Switching RMP 1/2 to OFF does not cut RMP 3's path — it clears the way for it (transparency). That is the operating face of the "1 → 3 → 2" leader priority of §1.
Self-test
[!note]- Q1. How are RMP 1/2 connected versus RMP 3? Why does switching RMP 1 and 2 to OFF let RMP 3 control every radio? RMP 1 and 2 connect directly to all transceivers; RMP 3 connects through them. Setting 1/2 to OFF makes them transparent, connecting RMP 3's buses straight to the transceivers.
[!note]- Q2. Why is the leader priority "RMP1 > RMP3 > RMP2", skipping number 2? RMP 3 is the routed-through convergence point of the network, so it is the smoothest to take the lead when RMP 1 fails; RMP 2 is only a local panel and comes last.
[!note]- Q3. Why is only RMP 1 available on emergency power? RMP 1 is fed from the essential sub-busbar (403PP); RMP 2 (202PP) and RMP 3 (101PP) are not.
[!note]- Q4. What does an amber SEL light mean? Is it a fault? How do you clear it? A radio is being tuned on a panel other than its associated RMP. Not a fault — select the radio back on the onside RMP and it goes out.
[!note]- Q5. What has happened when the white LOAD light is on, and where does the frequency go when you press LOAD? Why is this the 23/46 interface? The ATSU validated and pushed an ATC frequency. Pressing LOAD places it in the STBY/CRS window. The key/window/transfer are ATA-23 hardware; the ATSU/CPDLC content is ATA-46.

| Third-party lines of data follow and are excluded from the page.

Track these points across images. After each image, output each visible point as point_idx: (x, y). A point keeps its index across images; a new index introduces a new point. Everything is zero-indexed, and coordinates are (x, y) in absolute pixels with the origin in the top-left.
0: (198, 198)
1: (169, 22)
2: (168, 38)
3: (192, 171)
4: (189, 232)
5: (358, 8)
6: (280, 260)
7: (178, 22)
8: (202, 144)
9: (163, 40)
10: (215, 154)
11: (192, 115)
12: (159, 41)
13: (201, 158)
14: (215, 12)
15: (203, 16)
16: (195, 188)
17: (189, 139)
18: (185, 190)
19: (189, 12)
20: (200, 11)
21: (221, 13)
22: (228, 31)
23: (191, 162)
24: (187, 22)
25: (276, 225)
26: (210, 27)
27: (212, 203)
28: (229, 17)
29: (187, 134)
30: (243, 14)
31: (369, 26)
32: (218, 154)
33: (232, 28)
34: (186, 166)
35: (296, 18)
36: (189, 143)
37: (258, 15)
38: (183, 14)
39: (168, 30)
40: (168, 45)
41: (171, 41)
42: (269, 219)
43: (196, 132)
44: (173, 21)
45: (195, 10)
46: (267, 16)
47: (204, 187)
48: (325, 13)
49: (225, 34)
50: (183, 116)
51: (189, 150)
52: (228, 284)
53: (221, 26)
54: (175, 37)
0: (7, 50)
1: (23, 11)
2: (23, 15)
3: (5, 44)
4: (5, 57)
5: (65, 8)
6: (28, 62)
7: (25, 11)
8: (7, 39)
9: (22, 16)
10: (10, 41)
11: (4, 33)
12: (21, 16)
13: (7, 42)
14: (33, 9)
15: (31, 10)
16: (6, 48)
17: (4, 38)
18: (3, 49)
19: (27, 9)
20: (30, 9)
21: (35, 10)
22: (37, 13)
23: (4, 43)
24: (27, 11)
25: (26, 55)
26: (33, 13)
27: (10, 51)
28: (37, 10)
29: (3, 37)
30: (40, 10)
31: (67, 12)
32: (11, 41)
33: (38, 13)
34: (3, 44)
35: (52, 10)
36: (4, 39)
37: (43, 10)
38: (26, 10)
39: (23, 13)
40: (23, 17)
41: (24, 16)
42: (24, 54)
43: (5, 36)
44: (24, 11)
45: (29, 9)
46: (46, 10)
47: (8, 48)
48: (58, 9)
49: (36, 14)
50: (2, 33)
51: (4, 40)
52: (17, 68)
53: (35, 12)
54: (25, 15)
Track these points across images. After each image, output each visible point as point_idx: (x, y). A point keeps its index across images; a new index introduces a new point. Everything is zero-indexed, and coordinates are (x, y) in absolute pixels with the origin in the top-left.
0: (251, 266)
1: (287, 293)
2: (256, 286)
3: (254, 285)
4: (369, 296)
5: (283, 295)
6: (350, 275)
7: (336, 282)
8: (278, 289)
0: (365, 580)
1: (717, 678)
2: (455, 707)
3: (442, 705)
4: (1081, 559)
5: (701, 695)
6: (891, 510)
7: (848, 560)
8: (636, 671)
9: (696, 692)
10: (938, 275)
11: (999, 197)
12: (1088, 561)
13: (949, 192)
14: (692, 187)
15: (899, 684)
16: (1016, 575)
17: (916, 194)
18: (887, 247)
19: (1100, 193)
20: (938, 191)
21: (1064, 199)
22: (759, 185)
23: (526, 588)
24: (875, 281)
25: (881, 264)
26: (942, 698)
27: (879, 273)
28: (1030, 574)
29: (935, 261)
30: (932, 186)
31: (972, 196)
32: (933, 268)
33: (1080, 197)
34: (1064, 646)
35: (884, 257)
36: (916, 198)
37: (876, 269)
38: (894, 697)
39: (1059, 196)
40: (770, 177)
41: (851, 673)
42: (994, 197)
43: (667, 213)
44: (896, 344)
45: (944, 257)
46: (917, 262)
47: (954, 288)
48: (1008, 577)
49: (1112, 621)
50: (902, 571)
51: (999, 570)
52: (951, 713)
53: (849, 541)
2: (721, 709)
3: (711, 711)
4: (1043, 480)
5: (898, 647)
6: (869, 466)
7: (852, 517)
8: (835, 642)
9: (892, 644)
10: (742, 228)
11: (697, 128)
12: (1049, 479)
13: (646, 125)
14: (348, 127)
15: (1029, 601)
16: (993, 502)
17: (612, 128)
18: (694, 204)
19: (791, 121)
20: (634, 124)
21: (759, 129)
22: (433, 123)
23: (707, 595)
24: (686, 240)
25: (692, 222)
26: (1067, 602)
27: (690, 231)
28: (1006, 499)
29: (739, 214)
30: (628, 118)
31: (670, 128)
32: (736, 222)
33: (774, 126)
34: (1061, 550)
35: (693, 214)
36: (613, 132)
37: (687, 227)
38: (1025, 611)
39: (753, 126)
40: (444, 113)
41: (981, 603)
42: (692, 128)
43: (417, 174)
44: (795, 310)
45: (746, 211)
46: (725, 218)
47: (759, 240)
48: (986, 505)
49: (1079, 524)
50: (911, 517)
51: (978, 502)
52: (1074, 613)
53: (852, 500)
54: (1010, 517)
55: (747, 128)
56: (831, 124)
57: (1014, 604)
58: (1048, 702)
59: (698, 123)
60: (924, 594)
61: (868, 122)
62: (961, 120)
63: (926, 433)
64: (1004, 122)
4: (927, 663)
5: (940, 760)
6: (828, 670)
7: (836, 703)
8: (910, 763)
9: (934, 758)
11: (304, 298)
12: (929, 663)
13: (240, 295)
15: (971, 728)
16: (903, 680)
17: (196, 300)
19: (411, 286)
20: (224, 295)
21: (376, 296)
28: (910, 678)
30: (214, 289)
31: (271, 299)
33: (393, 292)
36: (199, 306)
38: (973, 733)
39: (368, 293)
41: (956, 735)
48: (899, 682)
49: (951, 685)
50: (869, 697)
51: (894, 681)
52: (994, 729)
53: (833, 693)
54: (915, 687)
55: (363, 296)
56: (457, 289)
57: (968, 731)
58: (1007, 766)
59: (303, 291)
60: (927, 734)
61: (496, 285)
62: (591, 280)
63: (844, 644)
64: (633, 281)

[!note]- Q6. Why is the NAV key guarded, and what changes on the MCDU when it is pressed? Why are ILS 1 and 2 always identical? The guard prevents inadvertent entry to the navigation backup mode; selecting it inhibits the MCDU RAD NAV pages. The ILS frequency/course is the only nav data exchanged between RMP 1 and 2, so ILS 1 = ILS 2.
Key takeaways
| Point | Detail |
|---|---|
| Three panels | Identical, interchangeable; 1/2 direct, 3 via 1/2; dialogue-bus synchronised |
| Leader priority | RMP1 > RMP3 > RMP2 (RMP 3 does no navigation) |
| Emergency survivor | Only RMP 1 (essential sub-busbar 403PP) |
| SEL amber | A transceiver tuned by a non-associated RMP; not a fault; select back onside to clear |
| LOAD | ATSU-validated CPDLC frequency, one key into STBY; the deep 23↔46 interface |
| Nav backup | Guarded NAV pb; inhibits MCDU RAD NAV pages; ILS 1 = ILS 2; DME follows VOR/ILS |
| Failure | Single fail → switch OFF (transparent handover); two fail → one controls all |
References
- FCOM DSC-23-10-20 — RMP jobs, layout, direct/via connection, EMER ELEC, SEL, LOAD, RMP 3 transparency.
- FCOM DSC-23-50 — RMP failure handling (switch OFF, one controls all).
- AMM 23-81-00 — SDI, leader priority, supply busbars, context memory, three presets, LOAD chain (ATSU→DCDU→RMP), navigation backup and MCDU inhibit.
Independent study material, not an Airbus publication and not endorsed by the manufacturer. Always defer to the current operator FCOM, FCTM, and QRH for operational use.